Meanwhile, the much-vaunted merger between P&O's ferry operations in the eastern English Channel and those of arch-rivals Stena Line, intended to meet the challenge of the Channel Tunnel, has run into the bureaucratic sand. The omens are not good, given the new Labour government's apparent predilection for blocking mega-mergers, such as Bass with Carlsberg-Tetley.
So the jump in results from the P&O Ferries business, where profits leapt from pounds 500,000 to pounds 11.3m in the six months to June, may prove a false dawn. The 57 per cent surge in freight volumes was all down to last November's fire from which the Tunnel has only just recovered. With Eurotunnel getting back into its stride and apparently unconstrained by normal financial considerations, P&O is under increasing pressure to slash costs on its Dover-Calais operation.
The one merger Lord Sterling has pushed through so far, last year's link- up between P&O's container business with that of Royal Nedlloyd of Holland, has yet to prove itself. P&O's share produced a pounds 1.9m loss in the latest figures, down from pounds 20.9m when the operation was wholly owned.
A New York float is vaguely planned before the end of the century, and Bovis Homes in Britain should bring in pounds 250m when it launches on the UK stock market just before Christmas.
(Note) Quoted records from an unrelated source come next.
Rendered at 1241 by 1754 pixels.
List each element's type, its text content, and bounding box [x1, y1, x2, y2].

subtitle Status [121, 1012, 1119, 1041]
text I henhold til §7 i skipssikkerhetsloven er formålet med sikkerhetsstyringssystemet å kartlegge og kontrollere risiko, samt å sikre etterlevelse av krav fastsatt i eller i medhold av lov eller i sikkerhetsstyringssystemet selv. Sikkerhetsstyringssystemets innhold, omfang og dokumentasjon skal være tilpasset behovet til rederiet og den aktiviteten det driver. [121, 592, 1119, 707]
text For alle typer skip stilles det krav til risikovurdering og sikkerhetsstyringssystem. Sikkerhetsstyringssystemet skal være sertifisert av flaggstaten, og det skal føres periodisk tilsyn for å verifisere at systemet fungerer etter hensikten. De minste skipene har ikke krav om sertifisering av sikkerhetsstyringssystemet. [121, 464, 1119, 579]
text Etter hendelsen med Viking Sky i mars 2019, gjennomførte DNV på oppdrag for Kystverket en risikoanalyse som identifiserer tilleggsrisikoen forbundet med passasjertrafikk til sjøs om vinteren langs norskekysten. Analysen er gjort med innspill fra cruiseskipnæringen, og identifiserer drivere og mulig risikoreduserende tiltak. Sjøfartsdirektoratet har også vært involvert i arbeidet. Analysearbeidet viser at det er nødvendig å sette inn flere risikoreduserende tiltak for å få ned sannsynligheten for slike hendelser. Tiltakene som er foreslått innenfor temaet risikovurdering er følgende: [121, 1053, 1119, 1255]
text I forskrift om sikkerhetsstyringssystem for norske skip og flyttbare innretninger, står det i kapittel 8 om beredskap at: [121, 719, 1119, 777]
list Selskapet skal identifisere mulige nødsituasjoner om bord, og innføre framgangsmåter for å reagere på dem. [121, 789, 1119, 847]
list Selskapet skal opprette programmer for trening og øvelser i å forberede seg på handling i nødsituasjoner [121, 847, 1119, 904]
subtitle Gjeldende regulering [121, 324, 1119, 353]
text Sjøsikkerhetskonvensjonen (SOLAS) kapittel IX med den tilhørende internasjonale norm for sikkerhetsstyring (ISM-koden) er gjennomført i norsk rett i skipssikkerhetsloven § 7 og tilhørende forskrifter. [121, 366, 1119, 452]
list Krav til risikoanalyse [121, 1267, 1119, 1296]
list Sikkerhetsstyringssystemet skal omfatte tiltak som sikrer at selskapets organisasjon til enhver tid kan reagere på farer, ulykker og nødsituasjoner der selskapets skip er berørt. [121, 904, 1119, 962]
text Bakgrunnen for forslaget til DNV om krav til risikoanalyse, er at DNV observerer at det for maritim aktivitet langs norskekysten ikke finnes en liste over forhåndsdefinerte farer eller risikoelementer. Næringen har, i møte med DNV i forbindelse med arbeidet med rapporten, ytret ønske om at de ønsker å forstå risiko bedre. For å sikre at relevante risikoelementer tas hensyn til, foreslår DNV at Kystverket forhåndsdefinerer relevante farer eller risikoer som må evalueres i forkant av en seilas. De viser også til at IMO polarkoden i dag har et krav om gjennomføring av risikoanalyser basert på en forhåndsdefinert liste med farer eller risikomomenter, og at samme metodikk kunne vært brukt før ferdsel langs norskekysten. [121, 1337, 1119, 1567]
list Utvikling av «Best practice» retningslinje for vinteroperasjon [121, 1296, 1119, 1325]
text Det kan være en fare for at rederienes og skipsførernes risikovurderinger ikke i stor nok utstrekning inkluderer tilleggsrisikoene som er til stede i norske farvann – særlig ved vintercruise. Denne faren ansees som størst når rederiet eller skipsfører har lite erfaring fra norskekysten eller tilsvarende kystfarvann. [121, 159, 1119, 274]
But with the group's return on capital unchanged at 10 per cent in the half-year and a barely covered dividend that has not been raised since 1990, Lord Sterling still has a lot to prove.
Full-year profits of pounds 335m would put the shares, up 11.5p at 679.5p, on a forward multiple of 17.
A possible break-up value of 770p provides some support, but otherwise they are unattractive.